Consigne 1 | Reproduisez à l'identique le passage du programme de simulation des muons, depuis « rcParams['animation.embed_limit'] = 200 » jusqu'à « self.demi_vie = self.duree_vie*log(2) » inclus.
Consigne 2 | Poursuivez le programme de simulation des muons à partir de sa dernière ligne.

Extrait à lire |
↓
Outils de simulation

Voici pour l'exemple, un des bouts de code python qui ont permis de produire certaines animations.

In [ ]:
from pylab import *
from random import random
import matplotlib.animation
import matplotlib.colors as colors

rcParams['animation.embed_limit'] = 200

class muon():
    def __init__(self):
        self.duree_vie = 2.2e-6
        self.demi_vie = self.duree_vie*log(2) 
        self.lamda = 1/self.duree_vie
        self.alive = True
        self.color = "lime"
    def test(self,dt):
        if(self.alive):
            desproba = self.lamda*dt 
            self.alive = (random()>desproba)
            if (not self.alive):
                return True
        return False
    def alpha(self):
        return 1 if self.alive else 0.2
    def lamda(self):
        return self.lamda

t_ini = 0
t_fin = 1e-5
dt = 1e-8
t_tab = arange(t_ini,t_fin,dt)
↑
Données fournies |
↓
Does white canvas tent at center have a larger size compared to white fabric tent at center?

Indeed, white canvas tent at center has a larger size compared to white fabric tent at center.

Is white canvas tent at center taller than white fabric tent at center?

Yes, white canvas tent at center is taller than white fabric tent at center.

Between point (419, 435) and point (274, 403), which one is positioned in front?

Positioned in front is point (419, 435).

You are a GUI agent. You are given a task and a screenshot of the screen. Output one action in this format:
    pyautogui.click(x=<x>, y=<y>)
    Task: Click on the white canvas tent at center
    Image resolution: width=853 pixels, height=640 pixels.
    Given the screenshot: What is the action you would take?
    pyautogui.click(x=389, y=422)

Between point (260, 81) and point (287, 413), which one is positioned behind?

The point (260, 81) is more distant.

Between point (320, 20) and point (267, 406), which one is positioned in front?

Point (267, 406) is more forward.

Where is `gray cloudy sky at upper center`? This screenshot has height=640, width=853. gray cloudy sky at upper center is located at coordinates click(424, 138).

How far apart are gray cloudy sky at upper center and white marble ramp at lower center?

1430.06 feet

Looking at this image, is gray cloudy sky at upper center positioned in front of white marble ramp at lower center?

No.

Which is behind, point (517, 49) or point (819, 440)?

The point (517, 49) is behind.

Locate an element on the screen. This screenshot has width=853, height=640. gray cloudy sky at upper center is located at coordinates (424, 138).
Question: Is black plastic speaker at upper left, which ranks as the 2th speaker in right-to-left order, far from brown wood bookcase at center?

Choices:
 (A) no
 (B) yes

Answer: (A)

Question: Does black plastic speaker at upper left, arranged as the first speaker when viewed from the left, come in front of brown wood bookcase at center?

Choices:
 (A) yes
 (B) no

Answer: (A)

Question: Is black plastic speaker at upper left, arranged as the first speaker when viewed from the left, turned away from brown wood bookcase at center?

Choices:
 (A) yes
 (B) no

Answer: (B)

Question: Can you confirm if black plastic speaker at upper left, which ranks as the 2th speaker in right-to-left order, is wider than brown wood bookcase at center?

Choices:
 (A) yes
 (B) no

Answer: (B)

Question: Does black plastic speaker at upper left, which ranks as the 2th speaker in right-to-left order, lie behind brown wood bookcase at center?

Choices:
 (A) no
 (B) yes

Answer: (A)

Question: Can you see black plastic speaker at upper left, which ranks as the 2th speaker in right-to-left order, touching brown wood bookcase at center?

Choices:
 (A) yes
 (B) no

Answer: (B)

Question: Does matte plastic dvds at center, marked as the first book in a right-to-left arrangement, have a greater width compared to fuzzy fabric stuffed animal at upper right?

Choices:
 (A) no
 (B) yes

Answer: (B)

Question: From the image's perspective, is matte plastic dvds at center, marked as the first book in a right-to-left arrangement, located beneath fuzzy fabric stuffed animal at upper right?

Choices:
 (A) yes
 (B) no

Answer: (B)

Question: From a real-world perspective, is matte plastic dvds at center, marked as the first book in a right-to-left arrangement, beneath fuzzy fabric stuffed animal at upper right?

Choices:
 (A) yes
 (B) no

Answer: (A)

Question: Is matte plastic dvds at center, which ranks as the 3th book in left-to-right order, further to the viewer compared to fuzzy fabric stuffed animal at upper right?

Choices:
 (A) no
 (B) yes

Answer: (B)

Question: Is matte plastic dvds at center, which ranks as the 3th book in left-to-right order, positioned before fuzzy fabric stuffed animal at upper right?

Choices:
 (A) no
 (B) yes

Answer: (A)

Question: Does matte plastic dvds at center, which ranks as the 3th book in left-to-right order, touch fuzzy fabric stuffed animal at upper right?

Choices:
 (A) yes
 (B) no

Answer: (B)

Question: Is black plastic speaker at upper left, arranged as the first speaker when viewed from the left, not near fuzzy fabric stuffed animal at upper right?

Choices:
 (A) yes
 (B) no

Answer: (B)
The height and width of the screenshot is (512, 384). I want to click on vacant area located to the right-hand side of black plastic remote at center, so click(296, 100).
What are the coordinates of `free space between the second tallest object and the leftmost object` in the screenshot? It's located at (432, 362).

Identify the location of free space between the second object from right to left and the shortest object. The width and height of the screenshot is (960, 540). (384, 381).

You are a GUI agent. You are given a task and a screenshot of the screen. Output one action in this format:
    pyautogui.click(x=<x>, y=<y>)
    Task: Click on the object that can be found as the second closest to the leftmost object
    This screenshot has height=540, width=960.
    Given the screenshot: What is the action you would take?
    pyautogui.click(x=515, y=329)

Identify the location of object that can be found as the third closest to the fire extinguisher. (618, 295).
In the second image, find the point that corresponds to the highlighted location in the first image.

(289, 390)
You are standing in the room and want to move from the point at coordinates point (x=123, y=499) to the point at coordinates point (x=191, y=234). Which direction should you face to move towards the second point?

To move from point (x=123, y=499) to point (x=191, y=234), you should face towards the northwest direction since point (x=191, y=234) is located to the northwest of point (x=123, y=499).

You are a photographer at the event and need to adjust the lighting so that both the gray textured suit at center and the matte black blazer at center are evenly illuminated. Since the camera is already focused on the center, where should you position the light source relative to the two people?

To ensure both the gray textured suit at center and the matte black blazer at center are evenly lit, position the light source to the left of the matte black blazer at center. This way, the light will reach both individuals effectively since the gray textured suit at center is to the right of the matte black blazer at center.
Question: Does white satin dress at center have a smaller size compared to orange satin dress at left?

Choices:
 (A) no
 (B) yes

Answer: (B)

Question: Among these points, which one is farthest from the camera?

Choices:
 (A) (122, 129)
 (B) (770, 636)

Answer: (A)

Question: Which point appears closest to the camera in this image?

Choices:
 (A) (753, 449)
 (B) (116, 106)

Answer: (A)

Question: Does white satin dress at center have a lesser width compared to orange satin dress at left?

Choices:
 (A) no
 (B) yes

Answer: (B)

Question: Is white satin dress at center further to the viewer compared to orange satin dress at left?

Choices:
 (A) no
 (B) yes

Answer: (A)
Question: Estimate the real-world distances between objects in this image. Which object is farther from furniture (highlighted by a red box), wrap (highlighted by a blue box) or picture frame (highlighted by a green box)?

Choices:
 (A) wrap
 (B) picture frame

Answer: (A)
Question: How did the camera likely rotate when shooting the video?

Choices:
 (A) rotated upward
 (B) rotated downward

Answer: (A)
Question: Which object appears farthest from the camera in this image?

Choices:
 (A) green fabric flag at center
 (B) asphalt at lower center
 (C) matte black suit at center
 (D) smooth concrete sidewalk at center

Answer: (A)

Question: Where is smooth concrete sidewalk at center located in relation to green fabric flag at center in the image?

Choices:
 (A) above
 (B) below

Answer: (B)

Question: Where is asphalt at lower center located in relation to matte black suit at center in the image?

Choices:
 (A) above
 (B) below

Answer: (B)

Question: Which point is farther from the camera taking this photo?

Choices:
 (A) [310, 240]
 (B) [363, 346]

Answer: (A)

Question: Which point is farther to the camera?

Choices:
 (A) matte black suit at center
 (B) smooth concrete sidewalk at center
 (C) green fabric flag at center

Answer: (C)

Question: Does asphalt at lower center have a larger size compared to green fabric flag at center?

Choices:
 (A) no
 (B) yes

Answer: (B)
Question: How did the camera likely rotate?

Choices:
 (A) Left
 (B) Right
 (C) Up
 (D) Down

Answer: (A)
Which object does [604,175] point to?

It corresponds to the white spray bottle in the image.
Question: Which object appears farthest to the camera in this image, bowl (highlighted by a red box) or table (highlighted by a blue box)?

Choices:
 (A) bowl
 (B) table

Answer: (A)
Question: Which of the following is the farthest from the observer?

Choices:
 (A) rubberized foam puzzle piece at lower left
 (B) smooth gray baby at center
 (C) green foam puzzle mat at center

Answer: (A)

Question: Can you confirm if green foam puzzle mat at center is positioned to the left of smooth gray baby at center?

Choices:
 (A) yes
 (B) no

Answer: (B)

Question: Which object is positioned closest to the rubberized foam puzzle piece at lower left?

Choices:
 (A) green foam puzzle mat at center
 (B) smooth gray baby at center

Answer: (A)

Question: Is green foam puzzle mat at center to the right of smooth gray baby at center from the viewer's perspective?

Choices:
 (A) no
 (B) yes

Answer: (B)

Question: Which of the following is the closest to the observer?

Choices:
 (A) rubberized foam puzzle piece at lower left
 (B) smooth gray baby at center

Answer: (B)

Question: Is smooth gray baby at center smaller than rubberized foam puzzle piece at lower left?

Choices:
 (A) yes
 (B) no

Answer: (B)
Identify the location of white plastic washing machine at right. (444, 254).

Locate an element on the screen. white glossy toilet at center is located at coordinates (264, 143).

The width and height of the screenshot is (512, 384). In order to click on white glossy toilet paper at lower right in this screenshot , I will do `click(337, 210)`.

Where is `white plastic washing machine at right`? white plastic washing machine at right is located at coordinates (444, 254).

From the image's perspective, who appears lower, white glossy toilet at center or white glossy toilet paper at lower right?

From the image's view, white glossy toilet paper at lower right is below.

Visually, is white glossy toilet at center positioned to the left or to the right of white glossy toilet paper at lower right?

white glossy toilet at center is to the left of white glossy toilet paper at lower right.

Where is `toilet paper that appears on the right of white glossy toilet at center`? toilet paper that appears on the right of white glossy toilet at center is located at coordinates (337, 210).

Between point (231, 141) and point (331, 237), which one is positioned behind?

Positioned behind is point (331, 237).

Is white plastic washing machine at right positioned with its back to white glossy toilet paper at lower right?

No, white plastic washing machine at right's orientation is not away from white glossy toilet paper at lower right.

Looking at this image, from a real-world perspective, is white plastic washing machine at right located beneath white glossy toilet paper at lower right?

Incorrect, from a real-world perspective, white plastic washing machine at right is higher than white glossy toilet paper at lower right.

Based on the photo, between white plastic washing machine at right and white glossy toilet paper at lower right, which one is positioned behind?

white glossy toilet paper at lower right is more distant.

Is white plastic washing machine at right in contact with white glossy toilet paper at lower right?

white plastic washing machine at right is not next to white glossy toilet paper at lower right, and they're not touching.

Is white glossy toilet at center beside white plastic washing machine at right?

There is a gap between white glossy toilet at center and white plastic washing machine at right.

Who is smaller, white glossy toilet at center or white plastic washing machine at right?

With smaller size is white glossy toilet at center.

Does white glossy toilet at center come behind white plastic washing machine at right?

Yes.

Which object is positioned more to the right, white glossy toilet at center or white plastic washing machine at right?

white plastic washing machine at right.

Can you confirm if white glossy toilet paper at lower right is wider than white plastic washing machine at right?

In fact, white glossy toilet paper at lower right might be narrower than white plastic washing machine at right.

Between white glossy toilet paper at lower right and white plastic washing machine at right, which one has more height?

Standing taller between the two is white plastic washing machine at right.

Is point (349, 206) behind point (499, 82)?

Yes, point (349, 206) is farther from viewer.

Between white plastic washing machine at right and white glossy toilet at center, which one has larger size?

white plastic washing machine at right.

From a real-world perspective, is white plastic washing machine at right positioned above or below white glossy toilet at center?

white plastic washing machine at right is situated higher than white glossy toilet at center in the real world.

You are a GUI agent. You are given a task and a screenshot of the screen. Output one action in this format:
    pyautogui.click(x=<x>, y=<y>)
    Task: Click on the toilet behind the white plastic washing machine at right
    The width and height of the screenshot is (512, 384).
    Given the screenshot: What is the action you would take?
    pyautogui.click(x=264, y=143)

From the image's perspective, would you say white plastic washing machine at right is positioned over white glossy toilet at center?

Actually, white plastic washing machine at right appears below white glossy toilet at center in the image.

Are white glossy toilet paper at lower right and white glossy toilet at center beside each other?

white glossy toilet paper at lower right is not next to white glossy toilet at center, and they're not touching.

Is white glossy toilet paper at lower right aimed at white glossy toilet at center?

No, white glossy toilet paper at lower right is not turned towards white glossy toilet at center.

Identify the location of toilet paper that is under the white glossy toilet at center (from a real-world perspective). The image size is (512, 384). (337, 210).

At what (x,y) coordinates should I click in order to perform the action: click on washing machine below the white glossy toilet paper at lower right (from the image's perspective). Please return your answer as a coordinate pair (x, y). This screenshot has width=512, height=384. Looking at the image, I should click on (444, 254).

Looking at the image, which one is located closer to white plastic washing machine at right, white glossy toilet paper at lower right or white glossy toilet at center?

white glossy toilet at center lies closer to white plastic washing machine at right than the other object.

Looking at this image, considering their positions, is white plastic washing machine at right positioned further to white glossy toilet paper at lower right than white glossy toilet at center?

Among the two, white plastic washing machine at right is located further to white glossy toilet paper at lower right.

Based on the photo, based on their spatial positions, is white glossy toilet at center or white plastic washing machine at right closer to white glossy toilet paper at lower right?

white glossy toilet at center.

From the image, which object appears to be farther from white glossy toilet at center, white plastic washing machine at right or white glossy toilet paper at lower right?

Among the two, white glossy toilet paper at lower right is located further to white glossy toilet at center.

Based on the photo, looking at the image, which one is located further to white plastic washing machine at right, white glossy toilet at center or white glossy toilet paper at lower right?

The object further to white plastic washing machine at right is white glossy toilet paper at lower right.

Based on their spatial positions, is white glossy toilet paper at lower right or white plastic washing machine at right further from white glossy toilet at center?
↑
Réponse rédigée 1 |
rcParams['animation.embed_limit'] = 200

class muon():
    def __init__(self):
        self.duree_vie = 2.2e-6
        self.demi_vie = self.duree_vie*log(2)

Réponse rédigée 2 |
scatter([],[])

tab_m = []

nmu_x = 1
nmu_y = 1

nx = linspace(-nmu_x,nmu_x,2*nmu_x+1) # nmu_x = 1 -> 3 valeurs -1 0 1
ny = linspace(-nmu_y,nmu_y,2*nmu_y+1) # nmu_y = 1 -> 3 valeurs -1 0 1

X,Y = meshgrid(nx,ny) # pour nmu_x=nmu_y=1 on construit 3x3=9 couples de positions pour les muons

nmu = nmu_0 =  len(nx)*len(ny)
n_mu = array([])
for i in range(len(nx)*len(ny)):
    tab_m.append(muon())
n_mu_th = nmu_0*exp(-muon().lamda*t_tab)
status = []
    
for t in t_tab:
    stat = []
    for i,m in enumerate(tab_m):
        stat.append(colors.to_rgba("forestgreen",m.alpha()))
        if(m.test(dt)):
#            print(i,'->',t)
             nmu=nmu-1
    n_mu = append(n_mu,nmu)        
    status.append(stat)
    
fig,ax = subplots(1,2,figsize=(16,4))
g1 = ax[0].scatter(X,Y,marker='o',label="muons",s=100)
p2, = ax[1].plot([],[],'-',color='red',label="Nombre de muons (théorique)")
p1, = ax[1].plot([],[],'o',color='orange',label="Nombre de muons (simulation)",ms=2)
t1 = ax[1].text(0.8*t_fin,0.5*nmu_0,'')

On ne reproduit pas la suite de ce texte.